PB: Die Leute wollen nicht einfach nur eine Tasche kaufen und nach Hause gehen. Es geht darum, Geschichten zu erzählen – schöne Geschichten. Ich glaube, eine Marke wie Vuitton kann es sich nicht leisten, nur Taschen zu verkaufen. Sie muss eine Referenz- und Lifestyle-Marke sein und in die oberste Reihe der Kulturmarken aufsteigen. Apple ist für mich eine Kulturmarke, und Vuitton ist eine Kulturmarke. Das ist unsere Stärke – sei es als Verlag, durch Kooperationen mit Künstlern oder durch unsere unglaublichen Projekte mit Architekten in unseren großartigen Verkaufsstellen, wie dem gerade in Mailand eröffneten Store –, damit unsere Kunden immer besser verstehen, dass wir eine Kulturmarke sind. Unsere Restaurants sind Teil davon. Und soweit ich das beurteilen kann, sind unsere Restaurants und Cafés von New York bis Mailand sehr erfolgreich.
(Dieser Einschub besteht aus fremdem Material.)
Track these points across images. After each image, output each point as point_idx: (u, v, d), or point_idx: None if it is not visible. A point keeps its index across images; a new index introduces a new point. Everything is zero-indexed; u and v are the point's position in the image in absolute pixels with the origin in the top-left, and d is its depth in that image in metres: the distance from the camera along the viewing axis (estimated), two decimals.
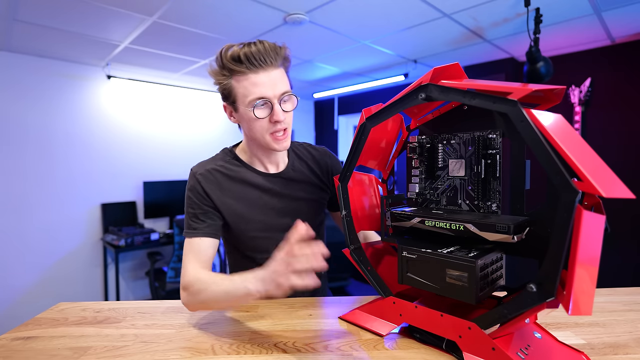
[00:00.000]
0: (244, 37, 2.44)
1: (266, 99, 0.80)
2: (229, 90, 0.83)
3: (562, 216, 0.48)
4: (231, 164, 0.93)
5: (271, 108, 0.82)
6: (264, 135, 0.84)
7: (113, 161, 3.29)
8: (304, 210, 0.99)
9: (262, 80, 0.80)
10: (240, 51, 0.79)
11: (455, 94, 0.59)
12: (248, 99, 0.80)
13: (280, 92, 0.82)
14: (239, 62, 0.79)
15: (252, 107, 0.81)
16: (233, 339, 0.72)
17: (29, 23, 2.17)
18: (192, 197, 0.88)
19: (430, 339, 0.67)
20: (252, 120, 0.82)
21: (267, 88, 0.80)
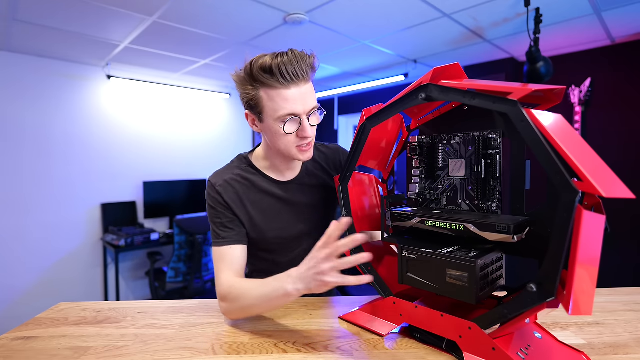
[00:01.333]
0: (244, 37, 2.44)
1: (296, 115, 0.79)
2: (256, 101, 0.80)
3: (562, 216, 0.48)
4: (247, 172, 0.93)
5: (300, 123, 0.80)
6: (289, 148, 0.83)
7: (113, 161, 3.28)
8: (319, 215, 0.99)
9: (294, 96, 0.77)
10: (273, 62, 0.75)
11: (455, 94, 0.59)
12: (278, 114, 0.78)
13: (310, 108, 0.80)
14: (271, 74, 0.76)
15: (281, 123, 0.79)
16: (233, 339, 0.72)
17: (29, 23, 2.17)
18: (216, 207, 0.88)
19: (430, 339, 0.67)
20: (279, 134, 0.81)
21: (298, 104, 0.78)
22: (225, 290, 0.78)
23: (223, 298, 0.79)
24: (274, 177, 0.94)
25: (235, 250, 0.86)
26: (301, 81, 0.78)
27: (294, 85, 0.77)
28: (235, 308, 0.77)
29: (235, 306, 0.76)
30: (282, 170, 0.94)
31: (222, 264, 0.83)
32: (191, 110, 3.83)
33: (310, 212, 0.97)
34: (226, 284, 0.79)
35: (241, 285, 0.77)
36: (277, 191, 0.93)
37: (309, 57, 0.80)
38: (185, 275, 2.79)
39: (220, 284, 0.80)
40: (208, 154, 3.95)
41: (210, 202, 0.89)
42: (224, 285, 0.79)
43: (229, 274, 0.82)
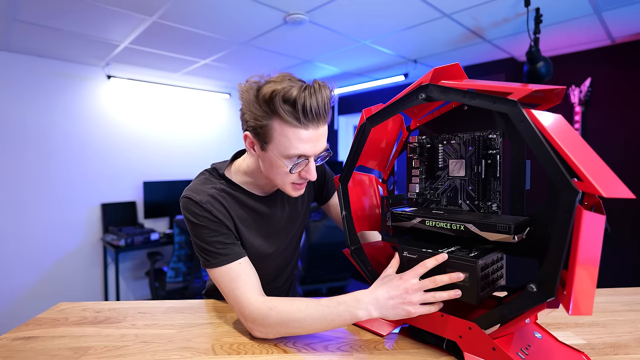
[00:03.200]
0: (244, 37, 2.44)
1: (306, 157, 0.74)
2: (265, 130, 0.72)
3: (563, 216, 0.48)
4: (228, 187, 0.85)
5: (306, 164, 0.75)
6: (285, 184, 0.78)
7: (113, 161, 3.28)
8: (296, 226, 0.97)
9: (309, 138, 0.71)
10: (299, 98, 0.67)
11: (455, 94, 0.59)
12: (287, 152, 0.72)
13: (321, 150, 0.75)
14: (294, 109, 0.68)
15: (288, 162, 0.73)
16: (233, 339, 0.72)
17: (29, 23, 2.17)
18: (206, 225, 0.77)
19: (430, 339, 0.67)
20: (280, 169, 0.75)
21: (312, 146, 0.72)
22: (264, 312, 0.69)
23: (260, 321, 0.70)
24: (254, 192, 0.88)
25: (245, 264, 0.77)
26: (321, 122, 0.72)
27: (312, 126, 0.71)
28: (280, 331, 0.70)
29: (280, 329, 0.69)
30: (262, 185, 0.88)
31: (239, 283, 0.74)
32: (191, 110, 3.83)
33: (289, 225, 0.95)
34: (262, 305, 0.70)
35: (287, 307, 0.69)
36: (258, 206, 0.88)
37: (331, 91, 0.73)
38: (185, 275, 2.79)
39: (250, 305, 0.71)
40: (208, 154, 3.95)
41: (198, 221, 0.77)
42: (259, 307, 0.70)
43: (255, 291, 0.73)
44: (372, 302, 0.65)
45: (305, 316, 0.67)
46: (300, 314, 0.68)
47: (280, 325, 0.69)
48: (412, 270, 0.65)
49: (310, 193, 1.02)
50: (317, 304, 0.68)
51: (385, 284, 0.66)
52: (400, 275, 0.65)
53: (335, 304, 0.67)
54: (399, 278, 0.65)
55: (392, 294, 0.64)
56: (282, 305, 0.70)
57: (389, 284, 0.66)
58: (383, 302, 0.64)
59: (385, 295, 0.64)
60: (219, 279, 0.76)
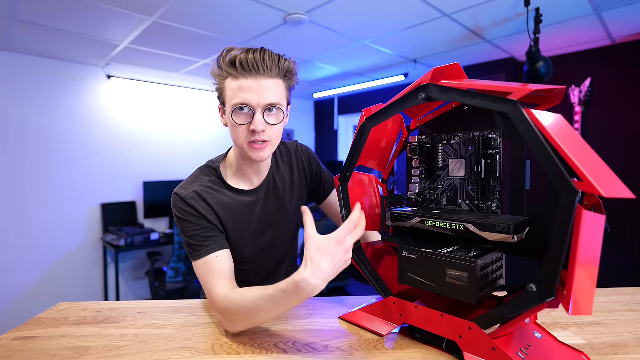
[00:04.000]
0: (244, 37, 2.44)
1: (249, 106, 0.78)
2: (221, 91, 0.82)
3: (562, 216, 0.48)
4: (216, 185, 0.88)
5: (252, 117, 0.79)
6: (242, 143, 0.81)
7: (113, 161, 3.29)
8: (289, 218, 0.98)
9: (250, 86, 0.77)
10: (239, 54, 0.77)
11: (455, 94, 0.59)
12: (232, 101, 0.78)
13: (266, 103, 0.78)
14: (233, 65, 0.78)
15: (234, 113, 0.79)
16: (233, 339, 0.72)
17: (29, 23, 2.17)
18: (189, 220, 0.82)
19: (430, 339, 0.67)
20: (233, 125, 0.81)
21: (252, 95, 0.77)
22: (226, 305, 0.71)
23: (225, 314, 0.72)
24: (242, 186, 0.91)
25: (222, 257, 0.80)
26: (261, 75, 0.77)
27: (252, 77, 0.77)
28: (242, 324, 0.71)
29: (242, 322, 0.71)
30: (249, 175, 0.91)
31: (211, 276, 0.77)
32: (191, 110, 3.83)
33: (278, 218, 0.96)
34: (225, 298, 0.72)
35: (242, 298, 0.70)
36: (245, 200, 0.90)
37: (281, 58, 0.79)
38: (185, 275, 2.80)
39: (217, 298, 0.73)
40: (208, 154, 3.92)
41: (182, 216, 0.82)
42: (223, 300, 0.72)
43: (223, 285, 0.75)
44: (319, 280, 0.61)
45: (259, 306, 0.67)
46: (254, 305, 0.67)
47: (241, 317, 0.70)
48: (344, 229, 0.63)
49: (302, 189, 1.02)
50: (266, 295, 0.66)
51: (325, 254, 0.61)
52: (336, 239, 0.62)
53: (280, 292, 0.64)
54: (335, 242, 0.62)
55: (336, 260, 0.62)
56: (239, 296, 0.70)
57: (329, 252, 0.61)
58: (330, 273, 0.61)
59: (331, 266, 0.61)
60: (198, 272, 0.80)
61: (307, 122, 5.06)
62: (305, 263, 0.62)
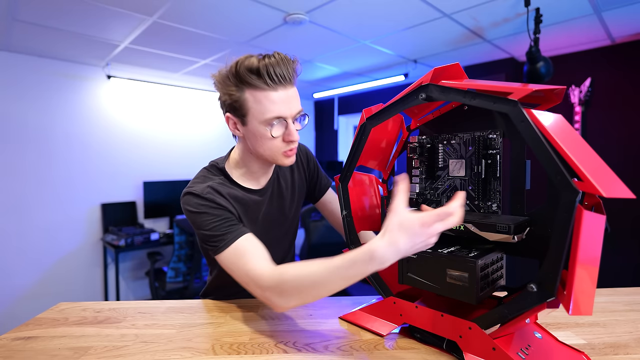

FNW: Warum scheint Vuitton ungeachtet des weltweiten Abschwungs im Luxussegment und der schwierigen Phase für die Modebranche so erfolgreich?
PB: Nun, der Schlüssel liegt meines Erachtens darin, nicht die Nerven zu verlieren, wie in der Formel 1, wo wir auch sehr beschäftigt waren. Wenn ich eine Kurve sehe, beschleunige ich und fahre schneller. Bei der Leitung von Vuitton gefällt es mir also nicht, abzubremsen. Im Luxussegment muss man bereit sein, Risiken einzugehen, wenn man etwas erreichen will.
FNW: Was würden Sie jemandem raten, der eine Karriere im Luxusmanagement anstrebt?
PB: Zunächst einmal muss man härter arbeiten als alle anderen. Meiner Tochter, die gerade einen Job in New York angefangen hat, habe ich vor Kurzem gesagt, dass man mehr tun muss als die anderen. Und wenn die anderen aufhören, musst du weiterarbeiten. Meiner Meinung nach besteht Erfolg zu 10 Prozent aus Talent und zu 90 Prozent aus Aufopferungsbereitschaft, Fleiß und Engagement. Man muss in allem ein bisschen wie ein Verrückter sein. Das macht jemanden erfolgreich – zumindest würde ich diesen Rat geben.